Stored data:
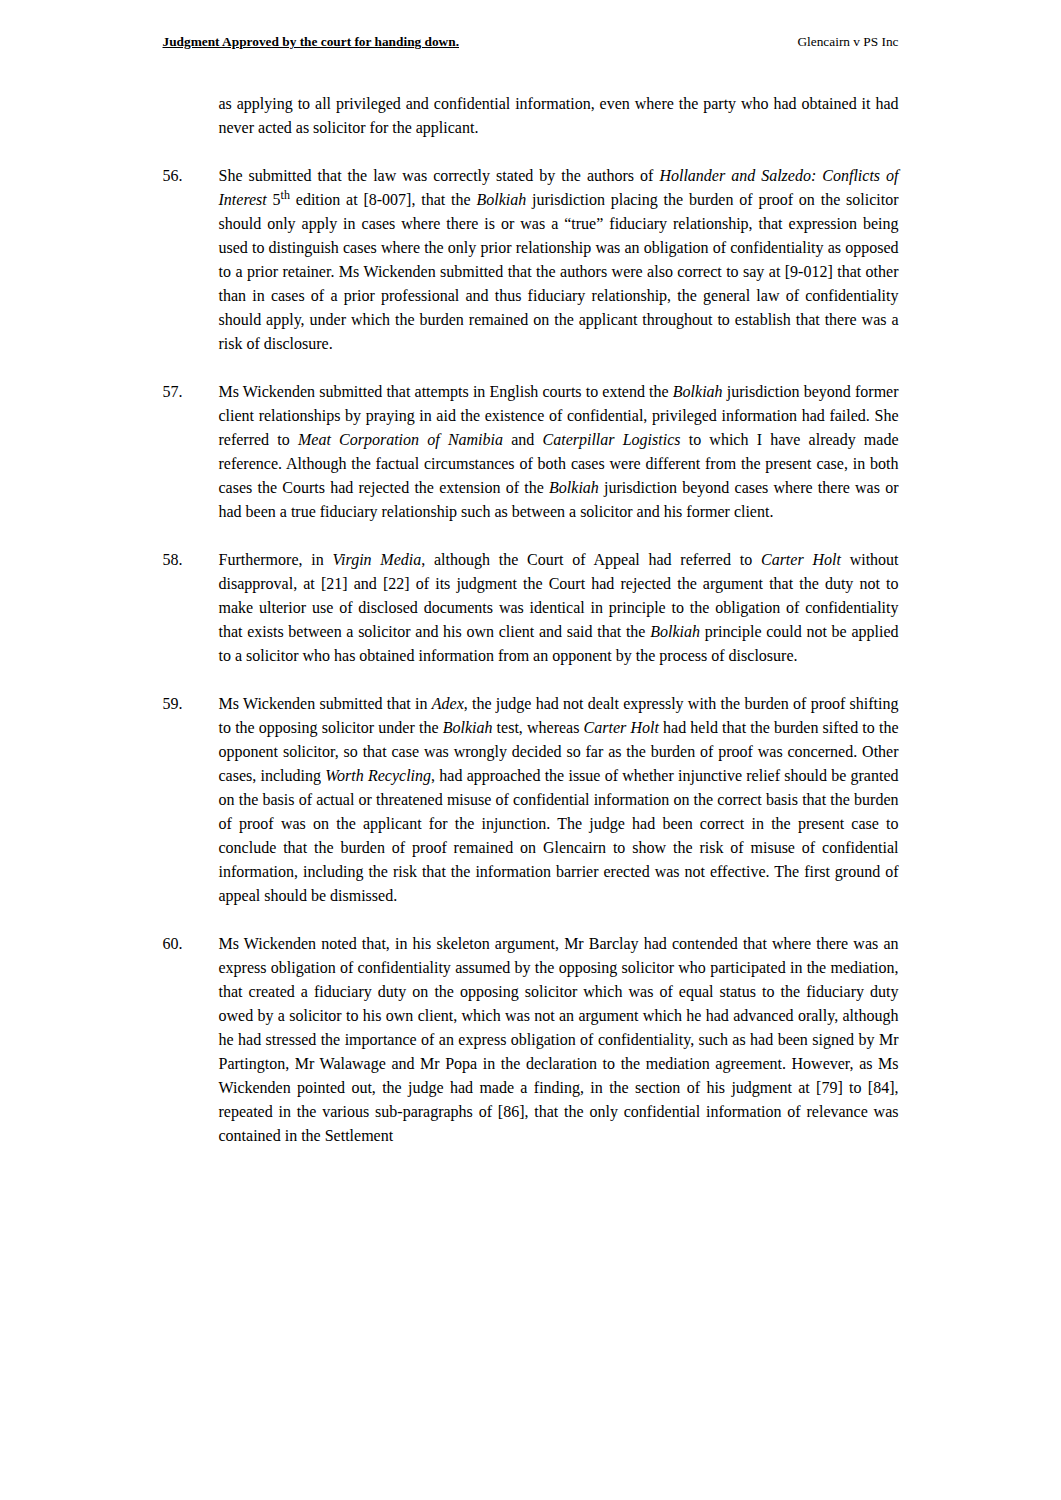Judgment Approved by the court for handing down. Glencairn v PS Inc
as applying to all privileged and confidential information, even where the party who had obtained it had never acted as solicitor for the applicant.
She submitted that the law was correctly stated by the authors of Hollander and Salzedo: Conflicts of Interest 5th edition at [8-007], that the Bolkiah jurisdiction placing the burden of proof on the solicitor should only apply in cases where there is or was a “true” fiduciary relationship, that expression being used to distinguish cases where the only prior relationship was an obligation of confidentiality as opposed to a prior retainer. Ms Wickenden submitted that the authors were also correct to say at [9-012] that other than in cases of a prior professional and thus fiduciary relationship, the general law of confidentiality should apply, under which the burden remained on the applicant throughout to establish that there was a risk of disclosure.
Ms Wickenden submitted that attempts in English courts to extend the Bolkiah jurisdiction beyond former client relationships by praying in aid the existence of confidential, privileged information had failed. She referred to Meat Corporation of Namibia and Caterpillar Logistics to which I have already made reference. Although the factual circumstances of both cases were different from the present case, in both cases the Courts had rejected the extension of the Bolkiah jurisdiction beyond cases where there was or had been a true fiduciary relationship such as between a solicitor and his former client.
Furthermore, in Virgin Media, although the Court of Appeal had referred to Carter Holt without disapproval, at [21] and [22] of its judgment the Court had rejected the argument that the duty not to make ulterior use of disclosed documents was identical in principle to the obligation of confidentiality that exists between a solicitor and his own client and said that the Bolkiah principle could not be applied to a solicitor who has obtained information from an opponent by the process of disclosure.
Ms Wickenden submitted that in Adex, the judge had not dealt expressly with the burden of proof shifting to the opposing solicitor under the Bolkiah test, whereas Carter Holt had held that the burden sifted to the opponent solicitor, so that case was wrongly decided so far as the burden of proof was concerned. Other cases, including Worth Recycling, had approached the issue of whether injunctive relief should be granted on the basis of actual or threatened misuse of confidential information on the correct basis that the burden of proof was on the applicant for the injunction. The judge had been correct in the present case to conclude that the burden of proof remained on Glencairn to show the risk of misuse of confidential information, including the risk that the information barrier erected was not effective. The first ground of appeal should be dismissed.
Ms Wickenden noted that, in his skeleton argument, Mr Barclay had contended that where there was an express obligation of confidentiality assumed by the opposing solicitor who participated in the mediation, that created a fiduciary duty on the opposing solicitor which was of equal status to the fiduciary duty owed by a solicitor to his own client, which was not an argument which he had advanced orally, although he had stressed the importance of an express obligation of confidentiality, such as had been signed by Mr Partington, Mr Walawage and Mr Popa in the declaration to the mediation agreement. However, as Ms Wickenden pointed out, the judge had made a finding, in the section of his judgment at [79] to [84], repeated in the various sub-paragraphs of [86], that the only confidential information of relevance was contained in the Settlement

_PROBLEM TO SOLVE_. From the first line above down to the line with "as applying to", reproduce every line and no others, omitting pictures.

_TASK RESULT_.
Judgment Approved by the court for handing down. Glencairn v PS Inc
as applying to all privileged and confidential information, even where the party who had obtained it had never acted as solicitor for the applicant.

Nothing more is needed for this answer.